= What you are asked to do =
Among the entries below, one line contains "contact sellers directly" and another contains "Wanna sell your". Transcribe those two lines and every line between them, exactly.

[Recorded data]
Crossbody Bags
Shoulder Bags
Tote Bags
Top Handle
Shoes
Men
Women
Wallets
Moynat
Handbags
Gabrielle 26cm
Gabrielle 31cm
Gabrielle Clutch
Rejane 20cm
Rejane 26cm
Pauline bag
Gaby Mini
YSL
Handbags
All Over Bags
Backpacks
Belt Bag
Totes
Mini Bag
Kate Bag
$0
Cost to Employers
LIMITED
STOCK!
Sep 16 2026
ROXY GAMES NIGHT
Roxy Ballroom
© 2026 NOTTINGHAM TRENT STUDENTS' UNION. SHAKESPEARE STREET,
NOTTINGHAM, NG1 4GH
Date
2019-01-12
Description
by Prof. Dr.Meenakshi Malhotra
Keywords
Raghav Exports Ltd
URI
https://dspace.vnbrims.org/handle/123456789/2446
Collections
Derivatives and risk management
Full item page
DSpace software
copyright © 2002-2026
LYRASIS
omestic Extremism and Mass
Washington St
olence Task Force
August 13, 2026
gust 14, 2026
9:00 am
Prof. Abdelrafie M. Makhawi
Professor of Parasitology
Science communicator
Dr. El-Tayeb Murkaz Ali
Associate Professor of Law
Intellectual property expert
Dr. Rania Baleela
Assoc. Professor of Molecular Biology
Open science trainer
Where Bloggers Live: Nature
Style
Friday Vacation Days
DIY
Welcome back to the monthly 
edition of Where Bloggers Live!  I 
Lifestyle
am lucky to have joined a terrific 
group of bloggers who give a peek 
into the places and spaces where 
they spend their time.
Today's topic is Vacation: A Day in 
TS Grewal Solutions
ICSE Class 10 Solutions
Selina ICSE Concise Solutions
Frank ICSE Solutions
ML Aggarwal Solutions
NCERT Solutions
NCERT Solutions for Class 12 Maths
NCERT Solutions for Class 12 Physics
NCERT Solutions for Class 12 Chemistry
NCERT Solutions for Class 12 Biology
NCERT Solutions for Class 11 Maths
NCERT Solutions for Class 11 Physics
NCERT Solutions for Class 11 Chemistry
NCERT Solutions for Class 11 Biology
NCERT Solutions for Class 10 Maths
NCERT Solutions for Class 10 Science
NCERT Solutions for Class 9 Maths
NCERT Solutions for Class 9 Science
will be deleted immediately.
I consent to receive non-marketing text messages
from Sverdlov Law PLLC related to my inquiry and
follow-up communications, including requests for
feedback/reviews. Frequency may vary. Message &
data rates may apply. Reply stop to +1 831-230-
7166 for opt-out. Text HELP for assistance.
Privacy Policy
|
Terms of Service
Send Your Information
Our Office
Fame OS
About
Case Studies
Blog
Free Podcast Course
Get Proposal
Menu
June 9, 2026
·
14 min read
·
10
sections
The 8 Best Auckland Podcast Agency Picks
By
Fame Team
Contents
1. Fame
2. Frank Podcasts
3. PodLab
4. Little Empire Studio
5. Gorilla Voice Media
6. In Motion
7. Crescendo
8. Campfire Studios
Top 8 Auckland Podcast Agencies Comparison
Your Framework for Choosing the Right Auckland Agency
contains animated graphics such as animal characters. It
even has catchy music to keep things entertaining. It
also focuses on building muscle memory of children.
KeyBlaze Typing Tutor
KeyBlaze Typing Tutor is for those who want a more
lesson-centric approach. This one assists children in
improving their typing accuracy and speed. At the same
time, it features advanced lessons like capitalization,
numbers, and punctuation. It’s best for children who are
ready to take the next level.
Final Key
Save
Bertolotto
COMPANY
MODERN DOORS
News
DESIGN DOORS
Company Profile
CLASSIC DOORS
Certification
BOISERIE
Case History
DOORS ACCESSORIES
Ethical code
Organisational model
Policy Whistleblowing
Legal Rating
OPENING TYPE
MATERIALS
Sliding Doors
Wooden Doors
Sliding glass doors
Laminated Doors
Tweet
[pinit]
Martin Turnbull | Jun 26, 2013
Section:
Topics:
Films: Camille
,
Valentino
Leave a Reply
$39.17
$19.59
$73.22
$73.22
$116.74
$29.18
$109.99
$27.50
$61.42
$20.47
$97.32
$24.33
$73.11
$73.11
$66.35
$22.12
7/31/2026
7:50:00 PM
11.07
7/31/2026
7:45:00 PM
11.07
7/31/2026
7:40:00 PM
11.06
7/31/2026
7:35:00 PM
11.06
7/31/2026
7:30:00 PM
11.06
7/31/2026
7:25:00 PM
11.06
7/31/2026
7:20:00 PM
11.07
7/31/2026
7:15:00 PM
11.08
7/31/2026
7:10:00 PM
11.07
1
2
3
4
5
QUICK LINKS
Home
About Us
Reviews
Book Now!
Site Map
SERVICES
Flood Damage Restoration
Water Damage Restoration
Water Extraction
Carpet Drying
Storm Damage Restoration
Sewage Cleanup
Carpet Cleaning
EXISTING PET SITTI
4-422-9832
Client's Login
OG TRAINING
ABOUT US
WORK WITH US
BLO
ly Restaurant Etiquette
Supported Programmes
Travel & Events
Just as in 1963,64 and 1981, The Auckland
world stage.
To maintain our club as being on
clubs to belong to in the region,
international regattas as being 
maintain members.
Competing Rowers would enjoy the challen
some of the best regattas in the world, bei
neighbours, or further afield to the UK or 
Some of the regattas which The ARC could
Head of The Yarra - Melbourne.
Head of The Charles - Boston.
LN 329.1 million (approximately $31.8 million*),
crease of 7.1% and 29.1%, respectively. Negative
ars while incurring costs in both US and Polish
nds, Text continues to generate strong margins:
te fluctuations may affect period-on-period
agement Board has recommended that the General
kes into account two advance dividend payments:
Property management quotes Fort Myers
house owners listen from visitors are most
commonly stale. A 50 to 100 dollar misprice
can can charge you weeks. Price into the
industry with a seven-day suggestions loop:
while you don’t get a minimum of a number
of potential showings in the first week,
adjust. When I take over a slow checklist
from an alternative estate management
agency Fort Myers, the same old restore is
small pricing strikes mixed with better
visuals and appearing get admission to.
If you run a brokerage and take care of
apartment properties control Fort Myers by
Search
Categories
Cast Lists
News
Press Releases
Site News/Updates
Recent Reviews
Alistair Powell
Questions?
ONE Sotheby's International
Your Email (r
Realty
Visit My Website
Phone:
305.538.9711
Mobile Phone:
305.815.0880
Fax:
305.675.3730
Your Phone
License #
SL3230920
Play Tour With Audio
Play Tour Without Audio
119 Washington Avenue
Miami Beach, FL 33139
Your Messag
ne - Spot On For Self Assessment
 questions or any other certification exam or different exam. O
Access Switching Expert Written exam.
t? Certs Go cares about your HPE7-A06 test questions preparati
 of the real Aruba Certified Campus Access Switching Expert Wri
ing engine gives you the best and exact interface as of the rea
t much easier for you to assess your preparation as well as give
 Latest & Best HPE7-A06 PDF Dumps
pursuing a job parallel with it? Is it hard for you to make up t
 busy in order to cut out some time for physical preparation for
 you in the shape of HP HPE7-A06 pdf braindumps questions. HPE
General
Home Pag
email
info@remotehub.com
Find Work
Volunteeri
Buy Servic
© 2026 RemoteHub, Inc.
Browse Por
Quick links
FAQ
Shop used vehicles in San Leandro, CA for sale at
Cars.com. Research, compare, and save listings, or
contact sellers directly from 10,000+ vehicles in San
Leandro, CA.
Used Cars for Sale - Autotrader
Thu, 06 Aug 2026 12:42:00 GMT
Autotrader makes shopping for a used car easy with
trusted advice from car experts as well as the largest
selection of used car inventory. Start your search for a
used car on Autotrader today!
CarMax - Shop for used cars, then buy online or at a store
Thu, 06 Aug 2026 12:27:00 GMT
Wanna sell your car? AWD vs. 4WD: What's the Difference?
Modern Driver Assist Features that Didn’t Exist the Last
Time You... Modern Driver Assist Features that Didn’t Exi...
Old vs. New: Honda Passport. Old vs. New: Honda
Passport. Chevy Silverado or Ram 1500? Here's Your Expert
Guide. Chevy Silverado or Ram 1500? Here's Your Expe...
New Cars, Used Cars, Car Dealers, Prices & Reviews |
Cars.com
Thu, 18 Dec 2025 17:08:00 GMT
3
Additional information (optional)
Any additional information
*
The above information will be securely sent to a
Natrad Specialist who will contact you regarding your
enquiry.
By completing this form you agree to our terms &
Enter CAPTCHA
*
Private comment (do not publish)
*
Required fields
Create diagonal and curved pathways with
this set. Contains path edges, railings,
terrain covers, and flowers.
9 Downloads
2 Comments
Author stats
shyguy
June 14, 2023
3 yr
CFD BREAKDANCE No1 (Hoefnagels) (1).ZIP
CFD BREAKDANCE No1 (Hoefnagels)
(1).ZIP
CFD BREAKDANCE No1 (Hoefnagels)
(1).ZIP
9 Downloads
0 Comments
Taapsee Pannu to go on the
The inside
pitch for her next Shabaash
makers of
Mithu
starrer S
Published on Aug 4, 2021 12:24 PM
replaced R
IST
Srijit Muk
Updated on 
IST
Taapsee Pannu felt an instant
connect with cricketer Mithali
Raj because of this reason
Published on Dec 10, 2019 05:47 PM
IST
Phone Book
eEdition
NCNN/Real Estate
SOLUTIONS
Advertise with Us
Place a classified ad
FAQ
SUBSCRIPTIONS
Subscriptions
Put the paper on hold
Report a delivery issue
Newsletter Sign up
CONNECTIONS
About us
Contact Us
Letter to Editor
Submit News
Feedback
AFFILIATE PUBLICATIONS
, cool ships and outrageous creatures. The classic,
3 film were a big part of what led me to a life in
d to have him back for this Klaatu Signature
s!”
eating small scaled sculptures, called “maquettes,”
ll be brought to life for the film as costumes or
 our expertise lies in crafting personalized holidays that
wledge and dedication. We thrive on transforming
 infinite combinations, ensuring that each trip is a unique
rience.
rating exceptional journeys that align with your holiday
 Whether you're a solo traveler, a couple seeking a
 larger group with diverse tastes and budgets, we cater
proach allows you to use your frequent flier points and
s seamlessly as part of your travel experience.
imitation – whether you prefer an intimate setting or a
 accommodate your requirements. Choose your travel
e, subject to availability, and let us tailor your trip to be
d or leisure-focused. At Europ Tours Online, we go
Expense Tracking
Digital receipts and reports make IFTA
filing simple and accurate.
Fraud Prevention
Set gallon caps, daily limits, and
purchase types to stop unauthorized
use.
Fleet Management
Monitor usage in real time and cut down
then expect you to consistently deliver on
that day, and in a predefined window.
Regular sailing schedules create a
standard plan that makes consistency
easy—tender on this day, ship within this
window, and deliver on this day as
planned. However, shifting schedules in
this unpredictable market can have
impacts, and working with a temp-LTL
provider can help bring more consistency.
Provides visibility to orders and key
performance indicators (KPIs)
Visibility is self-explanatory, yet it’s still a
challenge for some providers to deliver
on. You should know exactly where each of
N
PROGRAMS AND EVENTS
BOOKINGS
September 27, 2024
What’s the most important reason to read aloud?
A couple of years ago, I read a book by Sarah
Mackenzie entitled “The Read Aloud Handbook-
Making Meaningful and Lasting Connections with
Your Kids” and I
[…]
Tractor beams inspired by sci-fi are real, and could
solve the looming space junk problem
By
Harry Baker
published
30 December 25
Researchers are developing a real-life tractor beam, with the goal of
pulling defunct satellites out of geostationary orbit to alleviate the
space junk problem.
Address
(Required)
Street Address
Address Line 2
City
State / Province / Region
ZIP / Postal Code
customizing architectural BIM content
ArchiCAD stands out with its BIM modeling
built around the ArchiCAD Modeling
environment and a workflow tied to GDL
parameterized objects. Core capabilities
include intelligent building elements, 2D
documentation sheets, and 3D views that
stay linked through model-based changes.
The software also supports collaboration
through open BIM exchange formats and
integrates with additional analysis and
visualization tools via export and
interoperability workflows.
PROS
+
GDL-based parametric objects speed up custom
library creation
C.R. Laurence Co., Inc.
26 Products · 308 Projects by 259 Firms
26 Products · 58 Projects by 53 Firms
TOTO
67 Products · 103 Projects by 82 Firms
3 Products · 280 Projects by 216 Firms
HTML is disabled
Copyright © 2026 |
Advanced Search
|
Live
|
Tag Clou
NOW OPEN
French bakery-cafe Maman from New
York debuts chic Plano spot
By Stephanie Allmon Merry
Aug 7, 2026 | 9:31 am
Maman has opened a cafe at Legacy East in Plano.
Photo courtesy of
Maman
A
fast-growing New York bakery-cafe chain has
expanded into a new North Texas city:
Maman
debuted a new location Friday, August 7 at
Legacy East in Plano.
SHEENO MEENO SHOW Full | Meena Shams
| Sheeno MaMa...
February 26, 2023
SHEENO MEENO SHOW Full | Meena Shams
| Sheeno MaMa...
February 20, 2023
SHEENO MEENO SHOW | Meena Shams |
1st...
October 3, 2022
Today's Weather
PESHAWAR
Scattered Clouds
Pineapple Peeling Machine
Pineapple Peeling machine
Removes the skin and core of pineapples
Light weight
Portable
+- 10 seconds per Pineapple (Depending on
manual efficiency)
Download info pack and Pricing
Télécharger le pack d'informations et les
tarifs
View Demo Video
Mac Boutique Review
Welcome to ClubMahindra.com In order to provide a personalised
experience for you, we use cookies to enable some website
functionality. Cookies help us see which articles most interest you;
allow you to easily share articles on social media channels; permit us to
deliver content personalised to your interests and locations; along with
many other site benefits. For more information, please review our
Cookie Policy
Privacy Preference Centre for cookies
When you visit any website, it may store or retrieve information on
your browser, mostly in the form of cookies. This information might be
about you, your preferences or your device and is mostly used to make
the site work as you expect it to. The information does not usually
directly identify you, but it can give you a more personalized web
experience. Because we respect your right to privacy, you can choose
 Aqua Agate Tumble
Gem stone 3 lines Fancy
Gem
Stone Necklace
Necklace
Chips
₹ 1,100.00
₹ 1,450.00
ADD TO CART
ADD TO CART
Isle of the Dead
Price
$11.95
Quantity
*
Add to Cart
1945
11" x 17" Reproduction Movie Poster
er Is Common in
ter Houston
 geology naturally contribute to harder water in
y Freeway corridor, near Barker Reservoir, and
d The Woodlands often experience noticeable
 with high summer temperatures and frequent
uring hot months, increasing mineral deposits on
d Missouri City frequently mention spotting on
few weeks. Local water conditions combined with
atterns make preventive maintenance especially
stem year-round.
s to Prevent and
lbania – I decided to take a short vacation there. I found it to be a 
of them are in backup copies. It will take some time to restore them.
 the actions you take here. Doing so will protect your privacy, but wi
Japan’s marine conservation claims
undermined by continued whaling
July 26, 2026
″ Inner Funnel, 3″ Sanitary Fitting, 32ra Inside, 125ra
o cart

= Written reply =
contact sellers directly from 10,000+ vehicles in San
Leandro, CA.
Used Cars for Sale - Autotrader
Thu, 06 Aug 2026 12:42:00 GMT
Autotrader makes shopping for a used car easy with
trusted advice from car experts as well as the largest
selection of used car inventory. Start your search for a
used car on Autotrader today!
CarMax - Shop for used cars, then buy online or at a store
Thu, 06 Aug 2026 12:27:00 GMT
Wanna sell your car? AWD vs. 4WD: What's the Difference?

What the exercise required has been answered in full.